J'ouvris alors mes yeux en grand et vis Keith juste au dessus de ma tête, l'air encore plus paniqué que moi.
« Tout va bien, ce n'est que moi ! Que moi...
-Keithounet..., soufflais-je.
-Tout va bien... »
Il posa une main sur mon front et une autre sur mon crâne pour me détendre.
« Tu es bouillant, déclara-t-il avec une grimace. Tu as encore plus de fièvre que tout à l'heure. »
Il se baissa et ramassa le gant d'eau que j'avais du faire tomber. Immédiatement, mon regard se plaça sur le plafond, au dessus de la télé.
« Keithie... Est-ce que... quelqu'un est sorti avant que tu ne rentres ?
-Pourquoi ? Il devrait ? », fit-il depuis la salle de bain.
Il n'y avait plus rien là-haut. La chose avait disparu.
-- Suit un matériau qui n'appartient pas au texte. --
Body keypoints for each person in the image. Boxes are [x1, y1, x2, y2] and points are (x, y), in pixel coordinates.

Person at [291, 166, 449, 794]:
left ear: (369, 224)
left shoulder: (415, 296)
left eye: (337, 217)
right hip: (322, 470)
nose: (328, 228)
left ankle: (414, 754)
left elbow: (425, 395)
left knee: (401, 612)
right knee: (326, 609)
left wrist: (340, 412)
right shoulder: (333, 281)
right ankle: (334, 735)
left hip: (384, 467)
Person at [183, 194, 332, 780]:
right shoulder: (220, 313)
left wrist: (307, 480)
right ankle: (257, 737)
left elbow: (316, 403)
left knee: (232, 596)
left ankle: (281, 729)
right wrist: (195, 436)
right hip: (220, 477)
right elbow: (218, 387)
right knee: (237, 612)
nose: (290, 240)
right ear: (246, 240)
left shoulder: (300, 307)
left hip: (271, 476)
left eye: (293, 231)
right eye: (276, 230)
« Ta' ? Tu as vu autre chose, c'est ça ?
-Je deviens fou. »
Je m'assis dans mon lit et passai mes mains sur mon visage. Je transpirais comme une truie. Je voyais des choses insensées, j'allais complètement disjoncter si ça continuait.
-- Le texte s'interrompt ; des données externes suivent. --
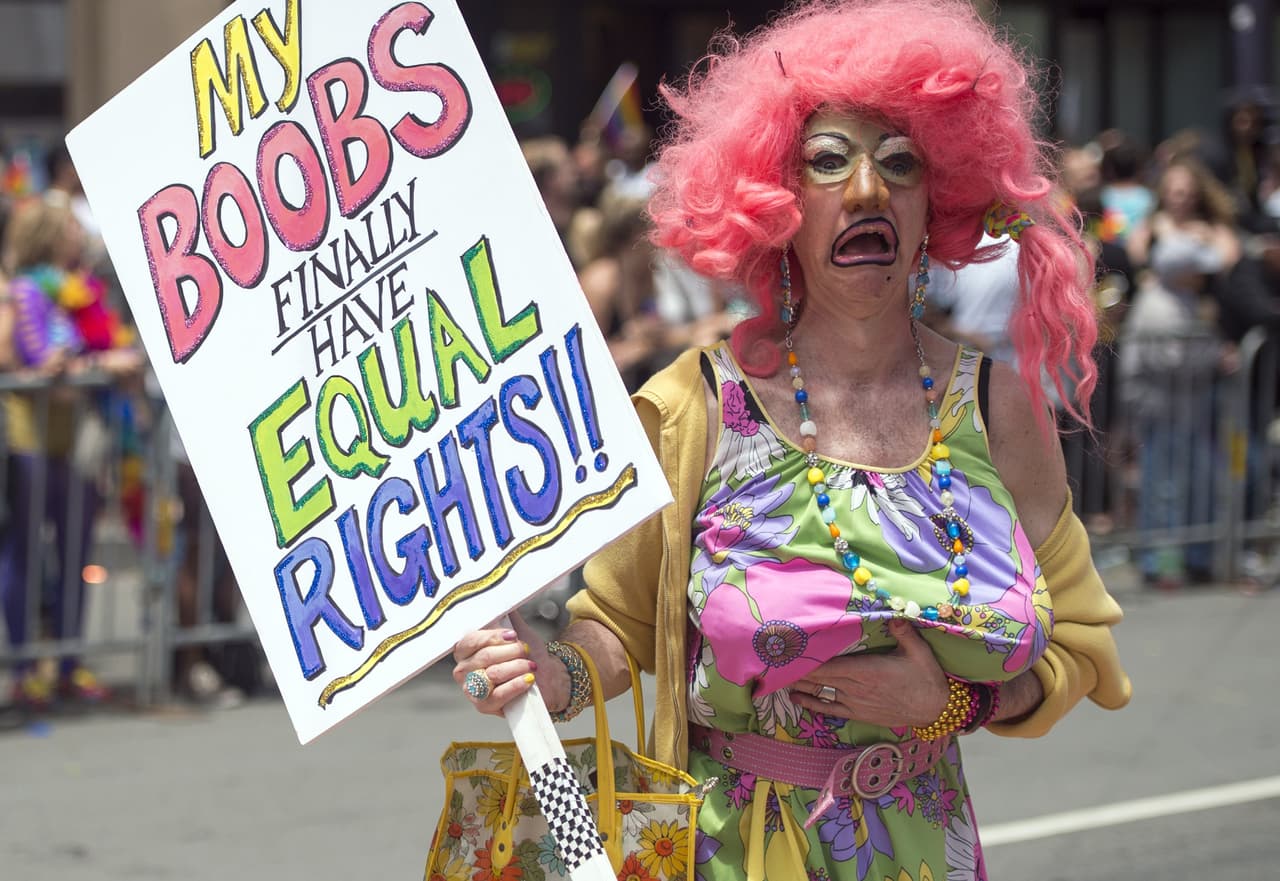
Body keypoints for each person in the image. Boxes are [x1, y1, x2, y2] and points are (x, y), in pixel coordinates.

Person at [452, 3, 1130, 878]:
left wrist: (951, 701)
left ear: (942, 198)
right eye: (827, 162)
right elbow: (619, 626)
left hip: (920, 851)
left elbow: (1081, 641)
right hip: (727, 849)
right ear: (776, 201)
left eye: (900, 163)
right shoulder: (695, 402)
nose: (867, 192)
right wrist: (546, 677)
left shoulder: (993, 402)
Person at [1122, 158, 1241, 587]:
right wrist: (1213, 356)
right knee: (1164, 486)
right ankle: (1162, 563)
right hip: (1163, 408)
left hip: (1188, 408)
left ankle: (1194, 556)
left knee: (1195, 482)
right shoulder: (1159, 304)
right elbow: (1166, 358)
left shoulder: (1188, 302)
« Dis pas ça..., soupira Keith en se rapprochant.
-Si. Je le dis.
-Ta'...
-C'est la vérité. Regarde-moi ! Regarde à quoi je ressemble ! C'est horrible... Je vois des choses délirantes. Et je deviens fou. »
Je le fixais avec mes yeux exorbités. Il vint s'assoir à mes côtés et prit une tête un peu dépité.
« Regarde mes yeux Keithie. Ils sont rouges, défoncés, inhabituels. Je ne dors presque plus, je ne mange presque plus non plus, de peur qu'on ait mis des choses dedans pour que je meurs. Je... Kyron va arriver bientôt ?
-Il est occupé. Il n'a même pas pu me voir ce matin. Je suis désolé...
-Il ne fera rien de toute manière. C'était déjà comme ça avant.
-Tu prends pourtant ton comprimé comme avant non ?
-Oui... Oui... Toujours. Je dois le prendre d'ailleurs. »
Il se leva et alla le chercher. Il revint avec un verre d'eau de la salle de bain.
« Tiens, tu as changé tes comprimés ?
-Kyron a dit que c'était le chef supérieur qui en avait donné des plus efficaces. Mais ça n'a pas l'air de bien marché... Sauf sur Juan et Nilson.
-Je demanderai à Kyron si tu peux reprendre ceux d'avant.
-Merci...
-Aller, rallonge-toi. On va se mater une série. »
J'eus un léger sourire et frottai mes yeux rapidement. En me rallongeant, Keith mit la télé en marche pour que nous puissions regarder une série, à 8 heures du matin.